Zen has its roots in India, in the Dhyana tradition of the Mahayana Buddhism. Zen practice begins with questions and the longing for deliverance and liberation.
Zen Master AMA Samy (Gen-Un-Ken) is the only Indian who has received the “Dharma seal of Enlightenment” from a recognized Zen Master. AMA Samy (Arul Maria Arokiasamy), born 1936 of Indian Christian parents in Burma, came to India after the war. After completing his schooling he joined the Jesuit order. In the course of time he became a priest, but his heart was still restless for god. AMA Samy devoted himself to finding the answer to the question of the great Indian sage Ramana Maharshi which was:
“Who AM I?”
He persisted in his quest and finally came to awakening. But AMA Samy needed this realization to be tested and authenticated. Around this time he came in contact with the Zen master Fr. Enomiya Lassalle who introduced him to Zen and to the Zen master Yamada Ko-Un Roshi in Kamakura, Japan. Master Yamada had started the Sanbo Kyodan School, which was one of the first Zen school in Japan to accept foreigners as students. Yamada Ko-Un confirmed AMA Samy’s awakening, and AMA Samy went on to complete the course of koan study under him to deepen his realization.

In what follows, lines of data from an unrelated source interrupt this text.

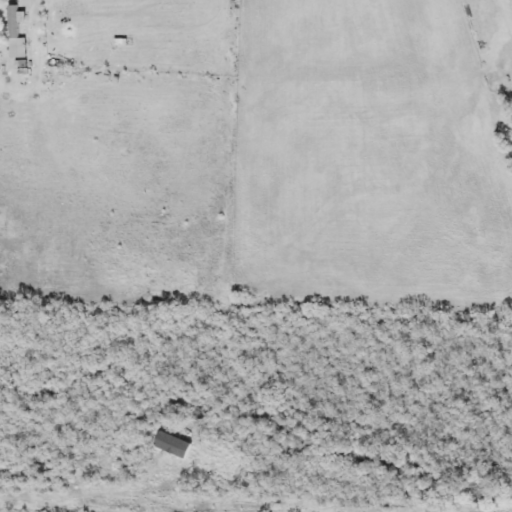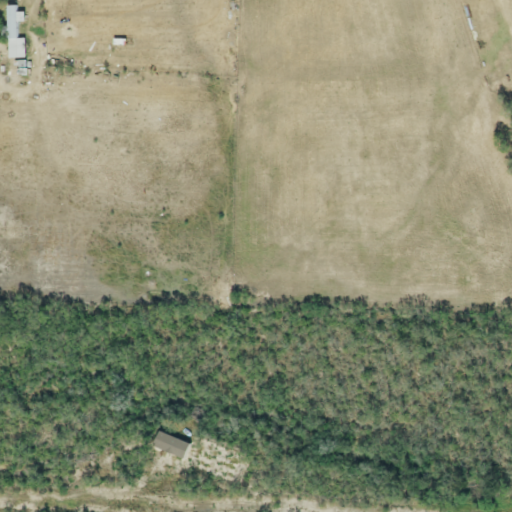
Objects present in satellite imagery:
road: (511, 0)
building: (12, 36)
road: (255, 502)
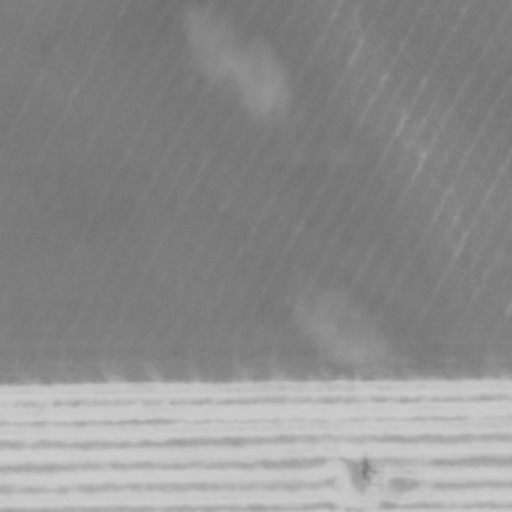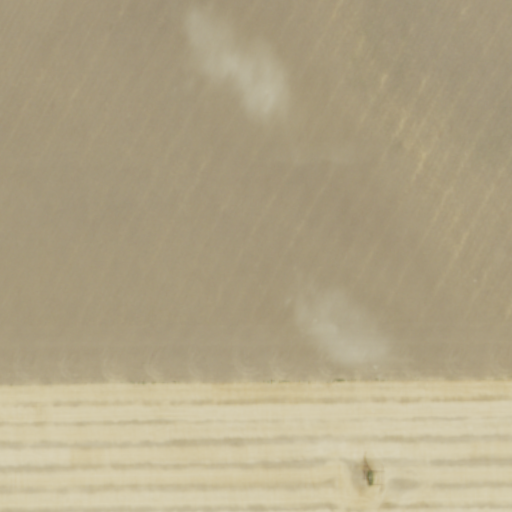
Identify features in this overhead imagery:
crop: (255, 255)
power tower: (369, 474)
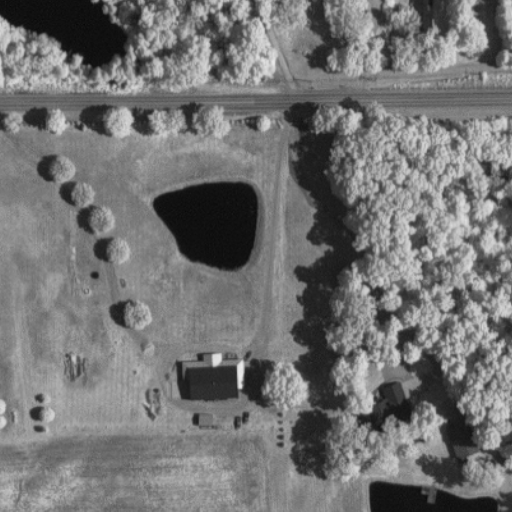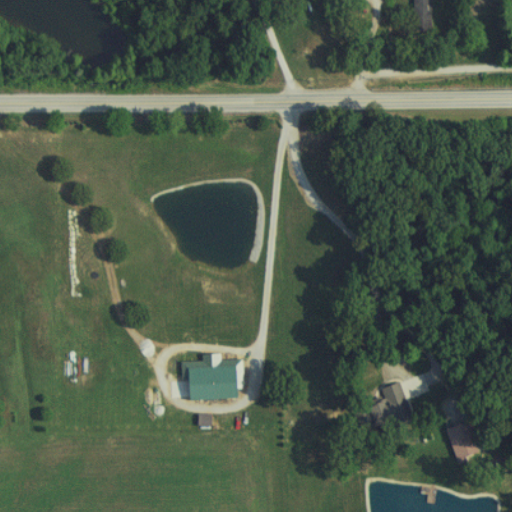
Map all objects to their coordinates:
building: (417, 15)
road: (439, 34)
road: (421, 69)
road: (256, 99)
road: (272, 174)
road: (373, 306)
building: (202, 383)
building: (395, 409)
building: (473, 441)
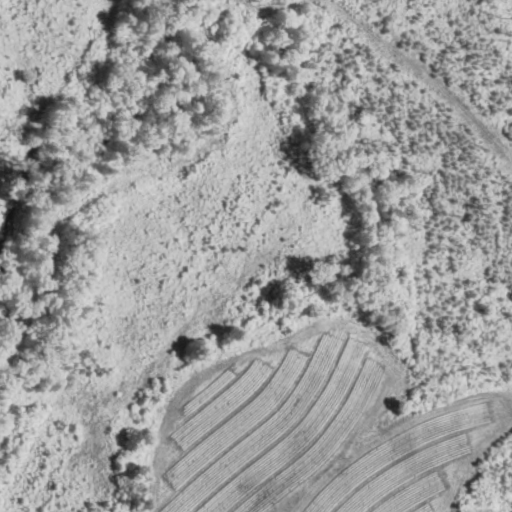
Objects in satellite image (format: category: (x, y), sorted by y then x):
road: (388, 433)
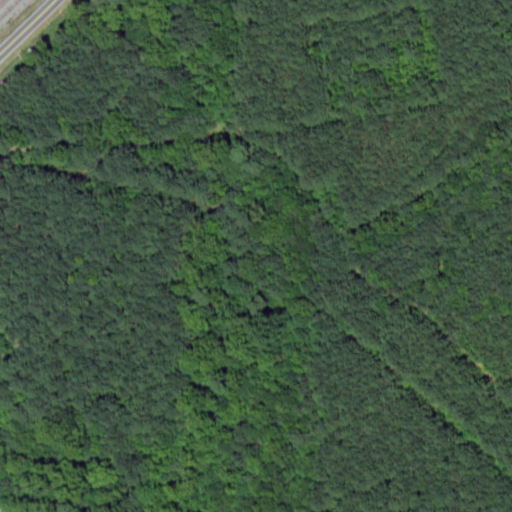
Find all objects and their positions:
railway: (2, 2)
railway: (9, 8)
road: (28, 28)
road: (300, 167)
park: (462, 254)
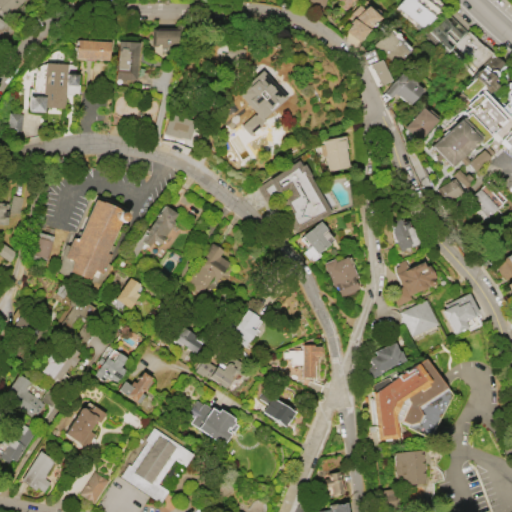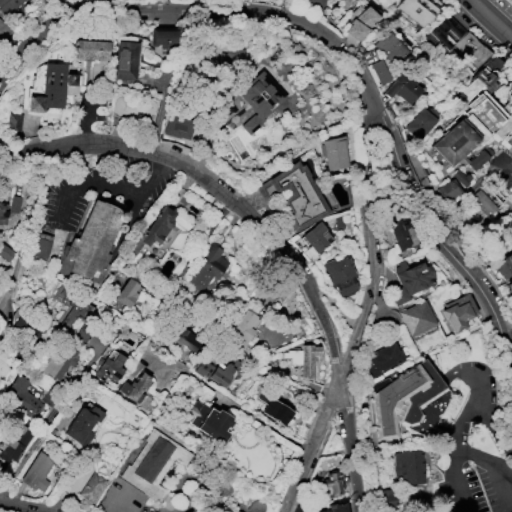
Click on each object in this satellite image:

In 1982, AMA Samy received the dharma seal and the title of “Gen-Un-Ken” meaning “Dark or Original Cloud” from his master.
At the Bodhizendo, AMA Samy offers his teaching for free and he warmly invites you to explore his way of teaching Zen. At the Bodhizendo discipline and freedom are wedded together.
The daily schedule includes Zazen, work, silence, and study, sutra chanting and bowing.
Staying at the Zendo calls for participating fully in its daily schedule. It calls for maintaining silence times and respecting the general rules of conduct.